リースの階級は曹長、しかも今回の任務がうまくいけば確実に少尉に昇進する。決してしたっぱではない。それは充分にワルターも理解している。ただそれでもリースはワルターのたった一人の家族なのだ。ワルターにとってリース以上に大切な人物など一人も存在しない。



「それでも俺にとっては大切な妹です」


ワルターはきっぱりと答える。


「そ、じゃあリースは帝国へ置いていきましょう。さあそこのおじさんをさっさと起こしなさい」


ジャンヌはフェンリーを指差す。ワルターは剣を握り、そこから微弱な電流を流してフェンリーを起こそうとする。


「そういえばレヴィ元帥はどうしたんですか?」

「逃げられちゃった」


ワルターの質問にジャンヌがお茶目な声で答える。


「はぁ、そうですか。いえあの場を生き延びただけでも上出来ですね。それで、これからどうするつもりですか?」

「ファウストへ行くわ」


ジャンヌが即座に答える。


「へぇファウスト……」


そのあとの反応はガイアと全く同じだった。あまりの驚きように電流の加減ができなくなり、フェンリーはワルター以上に最悪な目覚めを迎えた。



「なんだってんだよ!」


怒りを撒き散らすフェンリー。よく見ると新しい顔がいくつも増えている。


「あれ、ガイア准将まで居るじゃないですか」


ようやくガイアの存在に気づいたワルター。ガイアからこれまでのいきさつを伝えられる。



「そんな……」

「まじかよ……」


ワルターとフェンリーは肩を落とした。絶対的な信頼をおき、生涯の目標として掲げていた男。一度殺され、そして一度命を救われた男。二人にとってイシュタルの死はとてつもない衝撃だった。
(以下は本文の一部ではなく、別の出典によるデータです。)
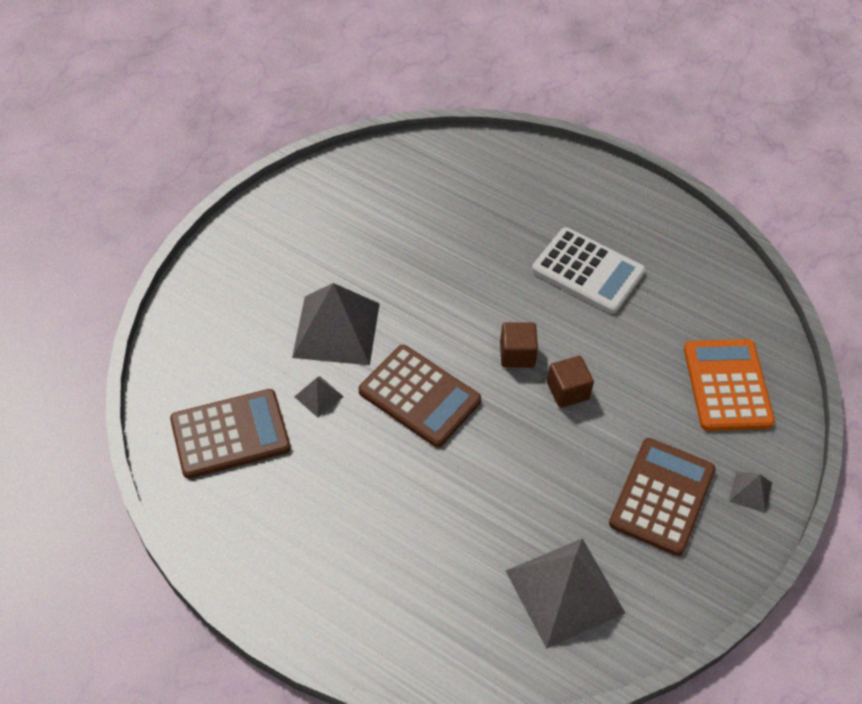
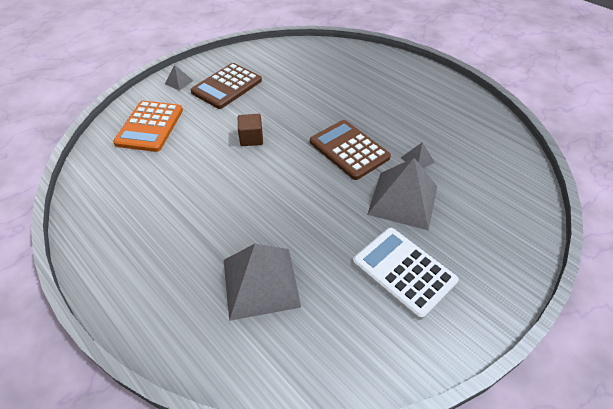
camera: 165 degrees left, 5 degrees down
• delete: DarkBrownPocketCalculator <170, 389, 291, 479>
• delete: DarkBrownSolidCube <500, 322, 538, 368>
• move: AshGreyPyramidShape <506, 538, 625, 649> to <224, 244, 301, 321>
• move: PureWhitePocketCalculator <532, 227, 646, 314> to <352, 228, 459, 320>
「イシュタル元帥の死は帝国にとっては大きな痛手なの。おまけにレヴィの裏切り、四人いる元帥の内二人が欠けたというのは決して小さな問題じゃないわ。他国に知れ渡れば攻めてくるかもしれない」


真剣な表情のジャンヌ。彼女の帝国軍中将としての顔が現れる。


「だからこそレヴィの問題だけでも早急に解決する必要があるってこと。すぐにでも向かうわよ。さ、リースを頼んだわ、ワルター」


ワルターはリースを背負いながら例の質問をする。


「もうその質問飽きたわ」


ジャンヌはファウストの名を伏せ、先頭を歩いていく。十人以上の大所帯となった一行は、再び帝国へと向かって歩き始めた。